*What needs to be done*: Return, exactly and in full, the lines of the records below starting at the one with "秒，这意味着这 60 秒内，" and ending at the one with "也能在重复收到某个数据包的时候判断数据是不是重传的。**但是 TCP 这个", and no other lines.
********
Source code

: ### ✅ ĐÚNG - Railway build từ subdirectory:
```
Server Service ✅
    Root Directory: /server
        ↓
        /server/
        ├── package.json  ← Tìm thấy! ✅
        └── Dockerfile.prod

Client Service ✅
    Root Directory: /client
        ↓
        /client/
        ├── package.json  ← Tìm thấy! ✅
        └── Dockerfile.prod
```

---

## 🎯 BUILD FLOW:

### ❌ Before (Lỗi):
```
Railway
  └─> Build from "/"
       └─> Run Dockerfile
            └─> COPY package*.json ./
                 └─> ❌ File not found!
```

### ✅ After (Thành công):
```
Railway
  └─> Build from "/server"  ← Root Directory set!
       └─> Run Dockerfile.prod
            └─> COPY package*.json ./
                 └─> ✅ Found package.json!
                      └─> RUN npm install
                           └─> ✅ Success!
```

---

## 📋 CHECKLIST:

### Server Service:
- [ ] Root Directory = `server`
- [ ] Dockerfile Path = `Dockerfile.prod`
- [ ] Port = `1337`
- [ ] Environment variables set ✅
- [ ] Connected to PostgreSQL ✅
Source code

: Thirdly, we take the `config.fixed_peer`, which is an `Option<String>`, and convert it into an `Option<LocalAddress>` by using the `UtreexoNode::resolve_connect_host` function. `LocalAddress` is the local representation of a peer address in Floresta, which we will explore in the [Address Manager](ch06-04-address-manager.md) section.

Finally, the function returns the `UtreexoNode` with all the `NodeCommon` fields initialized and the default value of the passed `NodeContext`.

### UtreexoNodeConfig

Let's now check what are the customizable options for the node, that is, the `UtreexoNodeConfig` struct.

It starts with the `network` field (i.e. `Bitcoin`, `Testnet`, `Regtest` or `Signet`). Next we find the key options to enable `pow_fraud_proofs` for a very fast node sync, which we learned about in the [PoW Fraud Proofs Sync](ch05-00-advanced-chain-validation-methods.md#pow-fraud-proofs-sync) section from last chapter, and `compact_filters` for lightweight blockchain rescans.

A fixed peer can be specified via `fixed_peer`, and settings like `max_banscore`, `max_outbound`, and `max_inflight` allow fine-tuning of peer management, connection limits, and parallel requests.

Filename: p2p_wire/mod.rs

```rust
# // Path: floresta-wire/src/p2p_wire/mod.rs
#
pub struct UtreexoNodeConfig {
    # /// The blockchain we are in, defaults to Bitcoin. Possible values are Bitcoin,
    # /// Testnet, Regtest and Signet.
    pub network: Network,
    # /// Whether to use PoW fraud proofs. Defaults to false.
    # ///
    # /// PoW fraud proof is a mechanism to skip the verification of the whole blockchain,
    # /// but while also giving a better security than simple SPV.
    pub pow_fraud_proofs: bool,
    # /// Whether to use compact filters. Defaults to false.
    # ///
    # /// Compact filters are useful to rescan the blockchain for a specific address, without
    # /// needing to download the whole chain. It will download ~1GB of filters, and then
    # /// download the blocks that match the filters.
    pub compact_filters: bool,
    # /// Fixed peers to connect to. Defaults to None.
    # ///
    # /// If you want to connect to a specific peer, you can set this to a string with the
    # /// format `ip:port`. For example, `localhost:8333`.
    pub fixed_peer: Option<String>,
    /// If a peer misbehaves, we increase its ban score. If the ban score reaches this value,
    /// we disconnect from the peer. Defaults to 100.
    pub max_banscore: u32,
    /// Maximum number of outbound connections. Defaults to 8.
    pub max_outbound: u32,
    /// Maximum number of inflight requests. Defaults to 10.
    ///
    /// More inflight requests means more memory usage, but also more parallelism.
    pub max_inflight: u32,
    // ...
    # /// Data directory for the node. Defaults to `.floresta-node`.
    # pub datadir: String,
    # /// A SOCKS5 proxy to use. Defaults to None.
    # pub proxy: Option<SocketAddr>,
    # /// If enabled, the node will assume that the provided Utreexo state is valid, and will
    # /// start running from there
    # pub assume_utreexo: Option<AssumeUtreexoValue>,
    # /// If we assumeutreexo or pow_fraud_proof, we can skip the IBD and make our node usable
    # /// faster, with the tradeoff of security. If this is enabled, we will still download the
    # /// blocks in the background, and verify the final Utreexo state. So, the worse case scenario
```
********
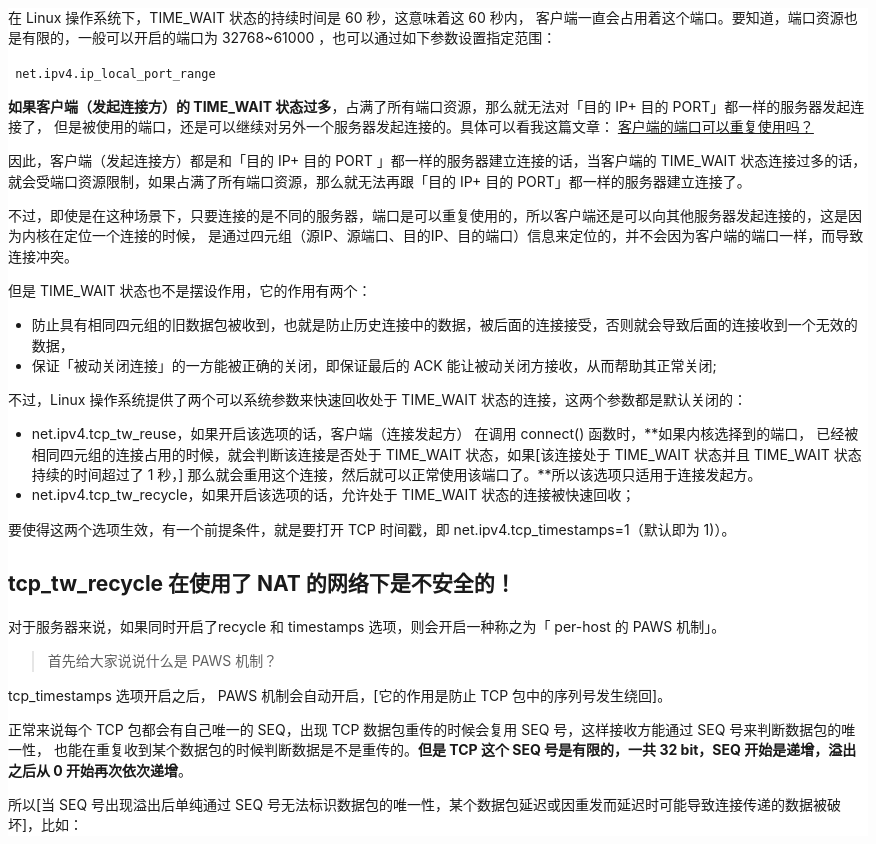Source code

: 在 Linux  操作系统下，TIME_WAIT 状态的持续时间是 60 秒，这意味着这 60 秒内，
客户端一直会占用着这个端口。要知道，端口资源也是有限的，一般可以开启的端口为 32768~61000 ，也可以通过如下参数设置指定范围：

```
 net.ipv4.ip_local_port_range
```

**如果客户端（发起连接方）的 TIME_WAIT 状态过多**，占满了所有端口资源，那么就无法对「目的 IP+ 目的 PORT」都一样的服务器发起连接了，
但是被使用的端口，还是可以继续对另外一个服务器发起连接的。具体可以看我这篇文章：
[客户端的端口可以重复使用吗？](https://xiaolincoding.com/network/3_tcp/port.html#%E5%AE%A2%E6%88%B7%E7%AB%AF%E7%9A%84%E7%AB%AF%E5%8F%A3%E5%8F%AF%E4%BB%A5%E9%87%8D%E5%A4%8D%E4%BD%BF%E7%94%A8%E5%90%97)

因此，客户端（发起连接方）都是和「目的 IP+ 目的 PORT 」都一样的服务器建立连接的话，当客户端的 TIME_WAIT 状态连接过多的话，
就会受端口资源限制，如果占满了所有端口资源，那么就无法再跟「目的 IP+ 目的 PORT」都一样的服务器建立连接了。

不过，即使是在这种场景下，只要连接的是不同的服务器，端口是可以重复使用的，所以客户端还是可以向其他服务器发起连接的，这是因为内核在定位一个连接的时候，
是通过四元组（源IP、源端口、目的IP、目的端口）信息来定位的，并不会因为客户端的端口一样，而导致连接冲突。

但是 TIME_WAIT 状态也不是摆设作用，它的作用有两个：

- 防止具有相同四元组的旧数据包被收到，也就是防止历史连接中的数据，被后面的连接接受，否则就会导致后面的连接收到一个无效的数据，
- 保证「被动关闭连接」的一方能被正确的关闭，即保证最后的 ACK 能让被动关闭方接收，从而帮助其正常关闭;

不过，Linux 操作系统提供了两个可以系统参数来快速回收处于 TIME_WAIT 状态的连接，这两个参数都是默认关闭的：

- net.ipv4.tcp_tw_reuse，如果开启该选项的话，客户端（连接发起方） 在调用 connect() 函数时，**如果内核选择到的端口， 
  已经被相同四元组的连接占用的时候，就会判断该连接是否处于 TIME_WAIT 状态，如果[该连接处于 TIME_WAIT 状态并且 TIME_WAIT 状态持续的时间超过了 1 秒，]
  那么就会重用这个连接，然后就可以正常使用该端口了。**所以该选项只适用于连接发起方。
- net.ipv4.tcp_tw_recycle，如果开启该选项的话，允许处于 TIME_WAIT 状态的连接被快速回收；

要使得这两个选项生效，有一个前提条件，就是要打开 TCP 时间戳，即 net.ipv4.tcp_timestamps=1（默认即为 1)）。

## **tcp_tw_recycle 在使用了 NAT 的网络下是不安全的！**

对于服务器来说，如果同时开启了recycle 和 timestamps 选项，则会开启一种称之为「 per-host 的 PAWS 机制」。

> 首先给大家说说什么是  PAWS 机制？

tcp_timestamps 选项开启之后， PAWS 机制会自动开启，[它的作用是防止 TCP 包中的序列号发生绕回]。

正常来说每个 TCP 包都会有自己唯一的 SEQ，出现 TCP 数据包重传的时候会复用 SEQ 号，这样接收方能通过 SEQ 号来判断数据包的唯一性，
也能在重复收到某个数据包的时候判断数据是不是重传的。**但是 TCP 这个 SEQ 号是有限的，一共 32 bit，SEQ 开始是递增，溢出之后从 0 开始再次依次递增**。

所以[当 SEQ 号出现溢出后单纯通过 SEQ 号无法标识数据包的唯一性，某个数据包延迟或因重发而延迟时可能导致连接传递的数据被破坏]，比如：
********
*Your response*:
: 在 Linux  操作系统下，TIME_WAIT 状态的持续时间是 60 秒，这意味着这 60 秒内，
客户端一直会占用着这个端口。要知道，端口资源也是有限的，一般可以开启的端口为 32768~61000 ，也可以通过如下参数设置指定范围：

```
 net.ipv4.ip_local_port_range
```

**如果客户端（发起连接方）的 TIME_WAIT 状态过多**，占满了所有端口资源，那么就无法对「目的 IP+ 目的 PORT」都一样的服务器发起连接了，
但是被使用的端口，还是可以继续对另外一个服务器发起连接的。具体可以看我这篇文章：
[客户端的端口可以重复使用吗？](https://xiaolincoding.com/network/3_tcp/port.html#%E5%AE%A2%E6%88%B7%E7%AB%AF%E7%9A%84%E7%AB%AF%E5%8F%A3%E5%8F%AF%E4%BB%A5%E9%87%8D%E5%A4%8D%E4%BD%BF%E7%94%A8%E5%90%97)

因此，客户端（发起连接方）都是和「目的 IP+ 目的 PORT 」都一样的服务器建立连接的话，当客户端的 TIME_WAIT 状态连接过多的话，
就会受端口资源限制，如果占满了所有端口资源，那么就无法再跟「目的 IP+ 目的 PORT」都一样的服务器建立连接了。

不过，即使是在这种场景下，只要连接的是不同的服务器，端口是可以重复使用的，所以客户端还是可以向其他服务器发起连接的，这是因为内核在定位一个连接的时候，
是通过四元组（源IP、源端口、目的IP、目的端口）信息来定位的，并不会因为客户端的端口一样，而导致连接冲突。

但是 TIME_WAIT 状态也不是摆设作用，它的作用有两个：

- 防止具有相同四元组的旧数据包被收到，也就是防止历史连接中的数据，被后面的连接接受，否则就会导致后面的连接收到一个无效的数据，
- 保证「被动关闭连接」的一方能被正确的关闭，即保证最后的 ACK 能让被动关闭方接收，从而帮助其正常关闭;

不过，Linux 操作系统提供了两个可以系统参数来快速回收处于 TIME_WAIT 状态的连接，这两个参数都是默认关闭的：

- net.ipv4.tcp_tw_reuse，如果开启该选项的话，客户端（连接发起方） 在调用 connect() 函数时，**如果内核选择到的端口， 
  已经被相同四元组的连接占用的时候，就会判断该连接是否处于 TIME_WAIT 状态，如果[该连接处于 TIME_WAIT 状态并且 TIME_WAIT 状态持续的时间超过了 1 秒，]
  那么就会重用这个连接，然后就可以正常使用该端口了。**所以该选项只适用于连接发起方。
- net.ipv4.tcp_tw_recycle，如果开启该选项的话，允许处于 TIME_WAIT 状态的连接被快速回收；

要使得这两个选项生效，有一个前提条件，就是要打开 TCP 时间戳，即 net.ipv4.tcp_timestamps=1（默认即为 1)）。

## **tcp_tw_recycle 在使用了 NAT 的网络下是不安全的！**

对于服务器来说，如果同时开启了recycle 和 timestamps 选项，则会开启一种称之为「 per-host 的 PAWS 机制」。

> 首先给大家说说什么是  PAWS 机制？

tcp_timestamps 选项开启之后， PAWS 机制会自动开启，[它的作用是防止 TCP 包中的序列号发生绕回]。

正常来说每个 TCP 包都会有自己唯一的 SEQ，出现 TCP 数据包重传的时候会复用 SEQ 号，这样接收方能通过 SEQ 号来判断数据包的唯一性，
也能在重复收到某个数据包的时候判断数据是不是重传的。**但是 TCP 这个 SEQ 号是有限的，一共 32 bit，SEQ 开始是递增，溢出之后从 0 开始再次依次递增**。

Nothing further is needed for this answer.